French President Francois Hollande is to underline the need for European unity at a ceremony in Verdun today to honor those killed in one of the bloodiest battles of World War I 100 years ago.
To mark the centenary, Hollande and German Chancellor Angela Merkel are to lay wreaths at cemeteries holding the dead of both sides in the northeast French town.
The 1916 offensive lasted 300 days and claimed more than 300,000 lives.
Hollande is to emphasize the need for joint action at a time when the EU is under pressure from the refugee crisis and a possible British exit.
In the run-up to the ceremony, he recalled the moment during the 1984 commemoration that former French president Francois Mitterrand and the then-chancellor of West Germany Helmut Kohl joined hands during the playing of the French national anthem.
“Mitterrand’s gesture with Helmut Kohl, the hands that reached out and found each other, that’s the symbol of reconciliation,” he told French radio this week.
Now was the time for both countries’ leaders to spell out what they wanted to do for Europe at this moment, a time when the continent was in the grip of the “evil of populism.”
That appeared to be a reference to European parties that have made advances in several countries.
In Austria earlier this month, the Freedom Party candidate missed winning the presidency by the narrowest of margins.
Underlining his drive for European unity, European Commission President Jean-Claude Juncker is also to attend today’s ceremony.
Hollande and Merkel are to start by visiting the German military cemetery at Consenvoye, just north of Verdun.
At a lunch, the two leaders are to discuss the crisis caused by the hundreds of thousands of people seeking refuge in Europe and the June 23 British referendum on whether to quit the EU.
Both leaders are to give short speeches to touch on the current challenges facing Europe.

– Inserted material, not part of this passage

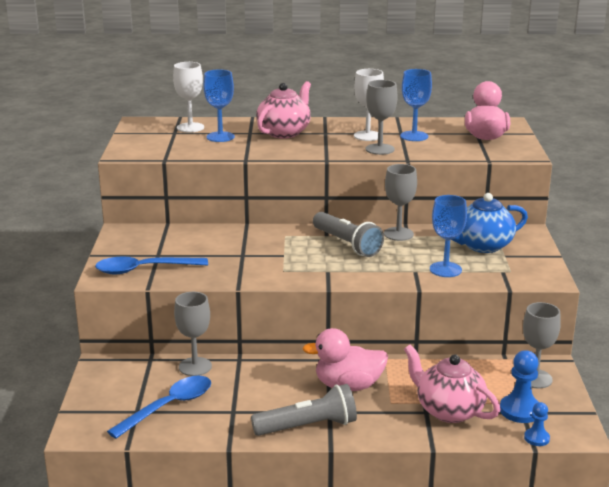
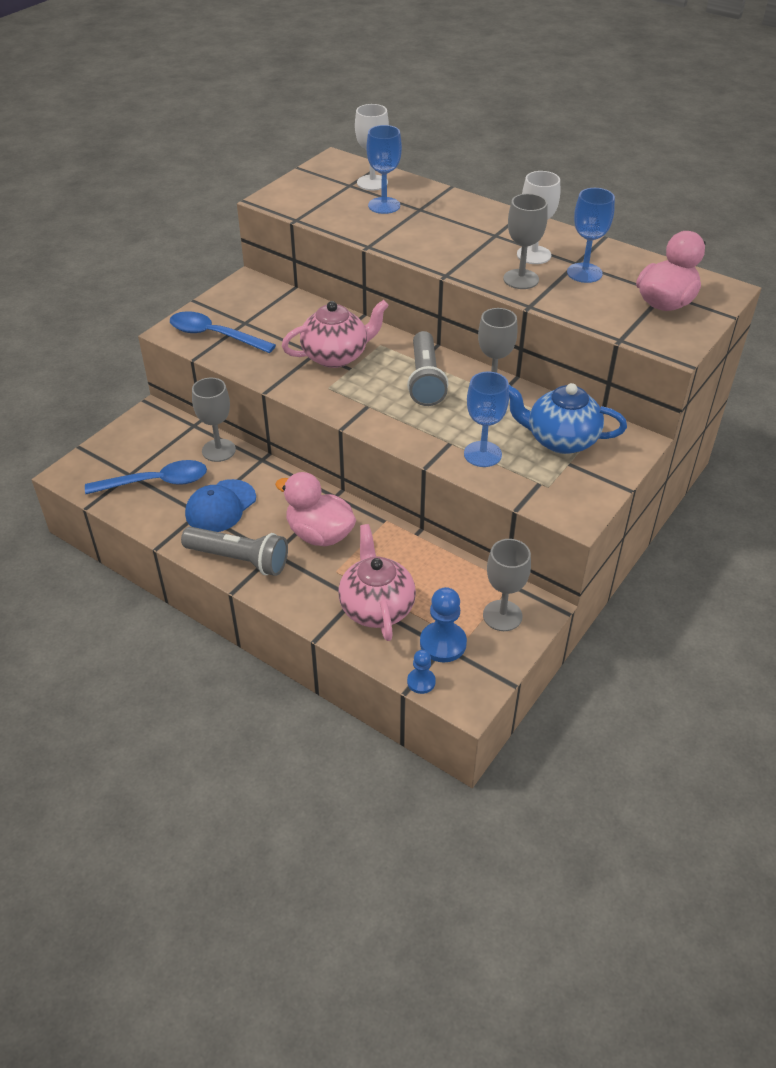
camera: 35 degrees right, 20 degrees up
(246, 400) = (220, 506): none -> blue cap
(284, 132) = (454, 220): pink teapot -> pink teapot (336, 356)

Then they are to attend a ceremony at the Douaumont ossuary, where the remains of 130,000 soldiers, French and German, lie underground.
It was here in September 1984 that Mitterrand and Kohl made their symbolic gesture to reaffirm Franco-German friendship.
Today’s ceremony is to feature more than 3,000 children from France and Germany in a presentation choreographed by German filmmaker Volker Schloendorff.
Church bells are to ring in memory of the soldiers who died on both sides.
Preparations for this year’s ceremony were marred by a row over a concert due to be given by Black M, a popular rapper in France who is accused of writing anti-Semitic and homophobic lyrics.
Verdun Mayor Samuel Hazard canceled the gig, joining critics who said an appearance by a man who describes France as a land of “unbelievers” was an insult to the memory of those killed.
French Minister for War Veterans Jean-Marc Todeschini accused the mayor of giving in to pressure.
Those who fought and died in Verdun came “from all social backgrounds, from all continents, of all religions,” he said.